- Theatrical release poster
- Hebrew: הנה אנחנו
- Directed by: Nir Bergman
- Screenplay by: Dana Idisis
- Produced by: Eitan Mansuri [he]; Jonathan Doweck;
- Cinematography: Shai Goldman [he]
- Edited by: Ayala Bengad
- Production companies: Spiro Films; Rosamont;
- Release date: 11 September 2020 (TIFF);
- Running time: 94 minutes
- Countries: Israel; Italy;
- Language: Hebrew

= Here We Are (film) =

2020 Israeli film

Here We Are (הנה אנחנו, translit. Hine Anachnu) is a 2020 Israeli-Italian drama film directed by Nir Bergman, written by Dana Idisis. Starring Shai Avivi and Noam Imber it explores the relationship between a father and his autistic teenager son.

An official selection of the 2020 Cannes Film Festival, the film had its world premiere in the 2020 Toronto International Film Festival. It was nominated for nine Ophir Awards including Best Feature Film.

Screenwriter Dana Idisis, whose brother is autistic, also wrote the script for the Israeli TV series On the Spectrum, later adapted in the US titled As We See It, which also showed the lives of autistic people.

==Plot==
Aharon has a very close relationship with his son Uri, an autistic young man in his early 20s. Aharon devotes himself to the full time care of Uri in their home in Tivon in northern Israel. Uri’s mother, Tamara, lives apart but often visits.
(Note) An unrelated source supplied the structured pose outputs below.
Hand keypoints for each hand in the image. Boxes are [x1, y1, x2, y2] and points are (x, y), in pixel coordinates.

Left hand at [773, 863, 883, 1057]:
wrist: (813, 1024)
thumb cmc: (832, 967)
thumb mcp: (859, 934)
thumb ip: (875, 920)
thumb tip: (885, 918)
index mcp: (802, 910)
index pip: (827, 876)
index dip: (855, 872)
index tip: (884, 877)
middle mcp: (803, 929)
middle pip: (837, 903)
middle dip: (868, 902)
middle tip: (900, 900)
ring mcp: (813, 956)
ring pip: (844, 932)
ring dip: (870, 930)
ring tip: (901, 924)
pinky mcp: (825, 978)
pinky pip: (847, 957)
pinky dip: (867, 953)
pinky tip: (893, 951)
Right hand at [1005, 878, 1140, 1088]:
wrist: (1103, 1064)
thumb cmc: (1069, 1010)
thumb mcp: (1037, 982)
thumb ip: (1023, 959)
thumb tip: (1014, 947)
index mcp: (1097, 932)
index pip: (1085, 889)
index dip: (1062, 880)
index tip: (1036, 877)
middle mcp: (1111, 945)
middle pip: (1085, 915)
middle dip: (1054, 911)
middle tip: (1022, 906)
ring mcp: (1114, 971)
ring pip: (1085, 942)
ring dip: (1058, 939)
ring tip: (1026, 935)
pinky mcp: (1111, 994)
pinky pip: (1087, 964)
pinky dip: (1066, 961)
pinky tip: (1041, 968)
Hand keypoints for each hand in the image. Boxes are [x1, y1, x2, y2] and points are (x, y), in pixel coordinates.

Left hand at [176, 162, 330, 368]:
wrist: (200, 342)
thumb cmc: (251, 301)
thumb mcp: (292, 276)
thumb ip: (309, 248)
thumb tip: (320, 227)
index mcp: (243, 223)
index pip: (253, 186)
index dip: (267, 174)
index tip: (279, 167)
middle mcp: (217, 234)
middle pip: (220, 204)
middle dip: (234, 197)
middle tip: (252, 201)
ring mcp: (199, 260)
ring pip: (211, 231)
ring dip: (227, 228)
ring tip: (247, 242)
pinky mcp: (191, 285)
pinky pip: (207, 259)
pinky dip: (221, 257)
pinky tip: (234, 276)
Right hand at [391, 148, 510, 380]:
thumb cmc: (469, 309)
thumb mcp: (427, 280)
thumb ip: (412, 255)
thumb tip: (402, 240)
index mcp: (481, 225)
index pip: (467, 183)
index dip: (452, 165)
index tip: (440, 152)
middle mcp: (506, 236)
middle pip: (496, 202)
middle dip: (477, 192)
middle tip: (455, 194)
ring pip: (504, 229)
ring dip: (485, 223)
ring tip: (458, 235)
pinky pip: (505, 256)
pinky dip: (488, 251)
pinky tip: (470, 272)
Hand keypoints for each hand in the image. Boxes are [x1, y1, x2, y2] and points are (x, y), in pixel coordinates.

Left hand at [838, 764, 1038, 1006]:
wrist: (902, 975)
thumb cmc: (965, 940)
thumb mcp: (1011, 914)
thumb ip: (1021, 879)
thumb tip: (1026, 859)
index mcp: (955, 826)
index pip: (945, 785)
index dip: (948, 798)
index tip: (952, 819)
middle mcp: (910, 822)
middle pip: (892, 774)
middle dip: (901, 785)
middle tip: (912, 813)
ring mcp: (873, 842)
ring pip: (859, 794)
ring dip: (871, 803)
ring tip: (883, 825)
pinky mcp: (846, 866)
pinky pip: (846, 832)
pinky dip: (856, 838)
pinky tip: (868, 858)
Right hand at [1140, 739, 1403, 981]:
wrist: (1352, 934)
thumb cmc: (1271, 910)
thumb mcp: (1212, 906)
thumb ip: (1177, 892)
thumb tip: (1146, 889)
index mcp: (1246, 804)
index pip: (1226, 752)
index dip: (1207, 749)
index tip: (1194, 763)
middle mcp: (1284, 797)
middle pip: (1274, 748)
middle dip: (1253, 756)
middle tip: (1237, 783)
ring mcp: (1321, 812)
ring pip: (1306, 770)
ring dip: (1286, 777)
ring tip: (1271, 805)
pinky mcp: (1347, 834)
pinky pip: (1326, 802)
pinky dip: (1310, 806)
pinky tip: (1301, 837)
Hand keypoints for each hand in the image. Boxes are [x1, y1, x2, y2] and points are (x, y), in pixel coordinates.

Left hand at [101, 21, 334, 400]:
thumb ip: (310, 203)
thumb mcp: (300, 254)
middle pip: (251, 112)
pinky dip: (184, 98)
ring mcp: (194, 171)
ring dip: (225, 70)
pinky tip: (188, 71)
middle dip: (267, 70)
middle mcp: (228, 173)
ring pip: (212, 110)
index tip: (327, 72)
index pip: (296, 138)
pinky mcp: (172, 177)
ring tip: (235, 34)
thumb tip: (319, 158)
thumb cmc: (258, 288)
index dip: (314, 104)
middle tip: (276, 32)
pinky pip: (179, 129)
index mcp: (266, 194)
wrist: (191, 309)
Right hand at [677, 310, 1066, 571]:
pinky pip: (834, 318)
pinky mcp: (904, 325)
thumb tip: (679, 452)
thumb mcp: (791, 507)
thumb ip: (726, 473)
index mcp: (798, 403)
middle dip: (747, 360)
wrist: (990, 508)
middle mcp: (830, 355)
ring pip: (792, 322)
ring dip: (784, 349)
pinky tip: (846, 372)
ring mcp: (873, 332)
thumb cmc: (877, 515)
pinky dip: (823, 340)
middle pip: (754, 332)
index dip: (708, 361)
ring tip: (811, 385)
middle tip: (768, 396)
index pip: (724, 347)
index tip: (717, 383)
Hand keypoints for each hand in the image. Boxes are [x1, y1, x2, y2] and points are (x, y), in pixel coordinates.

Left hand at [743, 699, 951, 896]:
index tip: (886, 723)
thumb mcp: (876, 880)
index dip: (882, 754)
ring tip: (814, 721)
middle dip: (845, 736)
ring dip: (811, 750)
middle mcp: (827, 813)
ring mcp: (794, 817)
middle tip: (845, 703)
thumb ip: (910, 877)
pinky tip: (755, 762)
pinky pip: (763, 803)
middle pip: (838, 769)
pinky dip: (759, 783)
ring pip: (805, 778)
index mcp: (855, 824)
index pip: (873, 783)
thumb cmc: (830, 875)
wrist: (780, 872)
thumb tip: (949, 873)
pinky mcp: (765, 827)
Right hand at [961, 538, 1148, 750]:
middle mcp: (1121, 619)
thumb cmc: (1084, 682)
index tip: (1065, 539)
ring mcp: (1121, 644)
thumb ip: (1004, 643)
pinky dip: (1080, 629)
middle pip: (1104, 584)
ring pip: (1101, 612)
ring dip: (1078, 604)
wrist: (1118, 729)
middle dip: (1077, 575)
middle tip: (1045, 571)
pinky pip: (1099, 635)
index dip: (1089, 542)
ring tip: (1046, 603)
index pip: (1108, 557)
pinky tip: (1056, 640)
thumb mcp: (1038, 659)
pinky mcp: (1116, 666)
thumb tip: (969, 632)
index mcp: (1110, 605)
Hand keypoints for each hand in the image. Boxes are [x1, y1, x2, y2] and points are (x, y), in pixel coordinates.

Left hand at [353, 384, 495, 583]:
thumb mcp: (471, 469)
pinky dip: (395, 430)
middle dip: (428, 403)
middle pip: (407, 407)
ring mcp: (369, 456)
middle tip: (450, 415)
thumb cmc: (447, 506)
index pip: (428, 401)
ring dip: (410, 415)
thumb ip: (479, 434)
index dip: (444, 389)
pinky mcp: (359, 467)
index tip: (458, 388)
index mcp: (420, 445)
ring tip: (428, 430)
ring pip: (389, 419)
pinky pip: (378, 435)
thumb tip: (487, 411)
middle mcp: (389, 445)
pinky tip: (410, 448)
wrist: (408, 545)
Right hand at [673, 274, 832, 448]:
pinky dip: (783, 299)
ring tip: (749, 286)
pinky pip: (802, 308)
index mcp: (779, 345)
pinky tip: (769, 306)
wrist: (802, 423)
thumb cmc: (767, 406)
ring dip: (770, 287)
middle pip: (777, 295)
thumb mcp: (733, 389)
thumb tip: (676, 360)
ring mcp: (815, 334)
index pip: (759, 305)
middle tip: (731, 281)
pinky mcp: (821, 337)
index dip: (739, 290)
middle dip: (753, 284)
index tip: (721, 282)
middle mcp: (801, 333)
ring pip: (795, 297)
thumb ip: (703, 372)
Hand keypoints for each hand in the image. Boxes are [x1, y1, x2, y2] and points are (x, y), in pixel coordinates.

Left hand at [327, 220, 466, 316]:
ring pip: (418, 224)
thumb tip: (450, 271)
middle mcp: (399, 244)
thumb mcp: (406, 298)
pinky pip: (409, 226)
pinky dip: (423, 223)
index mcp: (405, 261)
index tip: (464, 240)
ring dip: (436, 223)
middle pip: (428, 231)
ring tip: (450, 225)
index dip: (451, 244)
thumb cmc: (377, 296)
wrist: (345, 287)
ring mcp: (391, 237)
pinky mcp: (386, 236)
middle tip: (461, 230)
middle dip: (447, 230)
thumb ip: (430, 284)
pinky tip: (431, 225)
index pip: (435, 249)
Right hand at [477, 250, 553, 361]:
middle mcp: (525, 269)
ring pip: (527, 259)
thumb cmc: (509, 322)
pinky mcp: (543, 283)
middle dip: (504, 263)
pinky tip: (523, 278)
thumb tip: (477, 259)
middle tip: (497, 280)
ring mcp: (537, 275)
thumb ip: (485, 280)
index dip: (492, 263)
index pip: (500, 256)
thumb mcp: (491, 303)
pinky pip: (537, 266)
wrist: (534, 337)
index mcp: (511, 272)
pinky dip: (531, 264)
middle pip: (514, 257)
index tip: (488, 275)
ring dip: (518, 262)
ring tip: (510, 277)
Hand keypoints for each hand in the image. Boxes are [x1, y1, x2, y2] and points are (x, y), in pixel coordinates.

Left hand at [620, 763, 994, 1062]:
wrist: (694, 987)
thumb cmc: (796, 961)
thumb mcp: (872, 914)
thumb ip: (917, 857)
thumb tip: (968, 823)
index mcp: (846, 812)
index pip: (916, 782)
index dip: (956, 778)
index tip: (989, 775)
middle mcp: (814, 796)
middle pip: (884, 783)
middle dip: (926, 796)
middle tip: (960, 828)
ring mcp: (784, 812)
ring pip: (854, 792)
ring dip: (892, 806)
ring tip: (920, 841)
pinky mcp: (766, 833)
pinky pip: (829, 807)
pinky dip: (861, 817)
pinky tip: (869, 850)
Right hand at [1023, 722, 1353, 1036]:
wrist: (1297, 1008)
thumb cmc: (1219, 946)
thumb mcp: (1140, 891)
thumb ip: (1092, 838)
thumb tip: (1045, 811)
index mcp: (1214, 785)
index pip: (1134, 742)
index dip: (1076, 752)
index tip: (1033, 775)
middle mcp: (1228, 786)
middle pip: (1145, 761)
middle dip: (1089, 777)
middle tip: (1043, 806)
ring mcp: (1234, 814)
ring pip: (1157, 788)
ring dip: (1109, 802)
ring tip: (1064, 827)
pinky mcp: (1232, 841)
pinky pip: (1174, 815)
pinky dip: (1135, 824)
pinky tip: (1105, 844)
Tamara and social services think the best future for Uri is in a special residential community for those with autism. The prospect frightens Uri and when the time comes for Uri to move to the residential facility, Uri becomes distressed and Aharon decides to takes Uri away in an attempt to evade social services. After a number of days avoiding the authorities, Aharon comes to terms with the inevitable move. After initial problems, Uri settles in his new home, and Aharon understands it is in Uri's best interests.

==Cast==
- Shai Avivi as Aharon
- Noam Imber as Uri
- Smadi Wolfman as Tamara
- Efrat Ben-Zur as Effi

==Critical response==
The film was generally praised by critics.